Before we begin, let me say that I would recommend you use a nonstick pan if you have one. Eggplant sticks and requires a lot of oil. A nonstick will make life easier when sautéing the eggplant and will keep you from using up all of your olive oil.

In the nonstick pan pour in oil to coat the bottom of pan. Heat up oil over high heat and add celery and onions. Lower heat to medium high and sauté until onions and celery start to brown. Remove from pan.
Add more oil if necessary and add eggplant. Saute until eggplant is browned nicely. Remove from pan.
Add more oil if necessary and add squash. Saute until nicely browned.
Add back into pan eggplant, celery and onion. Add olives, olive juice, capers, raisins, sugar and salt. Stir.
Add balsamic vinegar, red wine vinegar, tomatoes, tomato paste and water. Slowly stir and mix everything together. Once Caponata starts to boil, lower heat and cover. Let simmer for 30 to 45 minutes – or until the Caponata has reduced down to your desired consistency. Make sure to stir in between and taste along the way. Adjust salt and sugar as needed while it simmers away.

Once Caponata is prepared to your liking, remove from heat and let cool.
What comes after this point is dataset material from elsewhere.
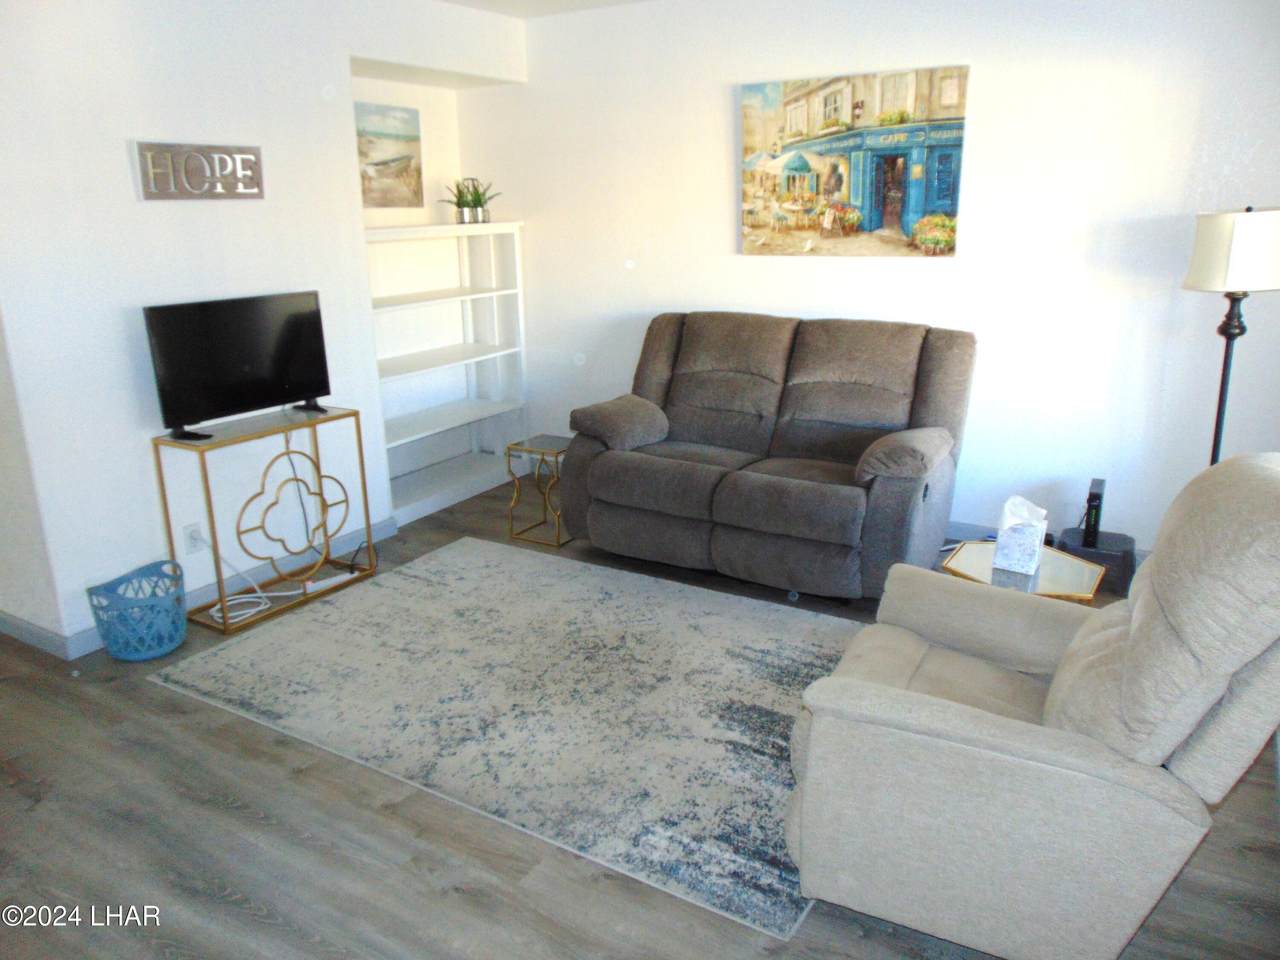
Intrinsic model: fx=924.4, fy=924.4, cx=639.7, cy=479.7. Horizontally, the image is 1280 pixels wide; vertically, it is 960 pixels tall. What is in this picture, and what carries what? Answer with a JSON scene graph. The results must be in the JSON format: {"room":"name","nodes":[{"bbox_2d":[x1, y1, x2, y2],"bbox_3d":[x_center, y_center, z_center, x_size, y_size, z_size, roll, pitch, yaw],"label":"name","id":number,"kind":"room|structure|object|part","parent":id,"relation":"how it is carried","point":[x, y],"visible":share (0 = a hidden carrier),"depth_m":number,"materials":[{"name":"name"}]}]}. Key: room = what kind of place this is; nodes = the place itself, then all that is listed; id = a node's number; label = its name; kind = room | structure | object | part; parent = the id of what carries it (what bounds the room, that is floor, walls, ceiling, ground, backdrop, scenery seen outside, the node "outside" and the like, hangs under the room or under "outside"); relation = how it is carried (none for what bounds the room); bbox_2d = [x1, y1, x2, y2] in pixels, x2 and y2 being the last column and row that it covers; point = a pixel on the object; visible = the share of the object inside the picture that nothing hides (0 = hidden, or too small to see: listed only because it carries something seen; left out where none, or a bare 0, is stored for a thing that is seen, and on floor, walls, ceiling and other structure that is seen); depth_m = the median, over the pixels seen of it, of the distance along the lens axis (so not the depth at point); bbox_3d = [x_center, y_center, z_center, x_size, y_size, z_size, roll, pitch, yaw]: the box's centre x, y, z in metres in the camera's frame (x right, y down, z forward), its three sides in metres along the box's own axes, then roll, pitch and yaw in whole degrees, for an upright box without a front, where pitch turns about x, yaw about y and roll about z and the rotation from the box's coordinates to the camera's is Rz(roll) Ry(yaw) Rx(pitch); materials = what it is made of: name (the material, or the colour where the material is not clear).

I placed mine in a Pyrex dish right away and let sit uncovered for a bit so it could cool down. Make sure to put it in the fridge once it is cooled down. It will last you approximately one week. Caponata does get better with each passing day. I, of course, inhaled a good bit right away but did manage to save a bit for tomorrow. Can’t wait!!!



* My evil fridge. I didn’t check my fridge setting until it was too late. I bought the most beautiful head of romaine lettuce at the farmers market on Saturday. I opened my fridge after getting back from Virginia Sunday night and gasped in horror. My Romaine had been murdered. The fridge had killed it. Only then did I notice that my fridge was set to the coldest setting. I’ve been messing with it every since trying to get it to the right temp which is hard because the settings are 1 through 9. What the hell is that? How cold is 9? How cold is 1? Grr…Currently I have it at 7. This is why I had to use the yellow squash in my recipe. I had to save it before the evil fridge did away with it.

**Most recipes call for a big can of peeled tomatoes – 15oz I think. I did not have any on hand but did have plum tomatoes and tomato paste so made the best of it. Turned out wonderfully!

***As I was merrily chopping up my olives I realized I had a bottle of wine in the fridge. And I could drink it! Because I am a big girl. Funny how the olives got me to think about the alcohol. Oh my pretty little subconscious. Always coming up with clever associations. The wine I sipped on as I cooked away was a Rene Barbier Mediterranean White Catalunya. It’s clean, crisp and perfect to sip on as you slave away over the hot stove or bask in the summer sun. Thanks to my lovely O for the recommendation!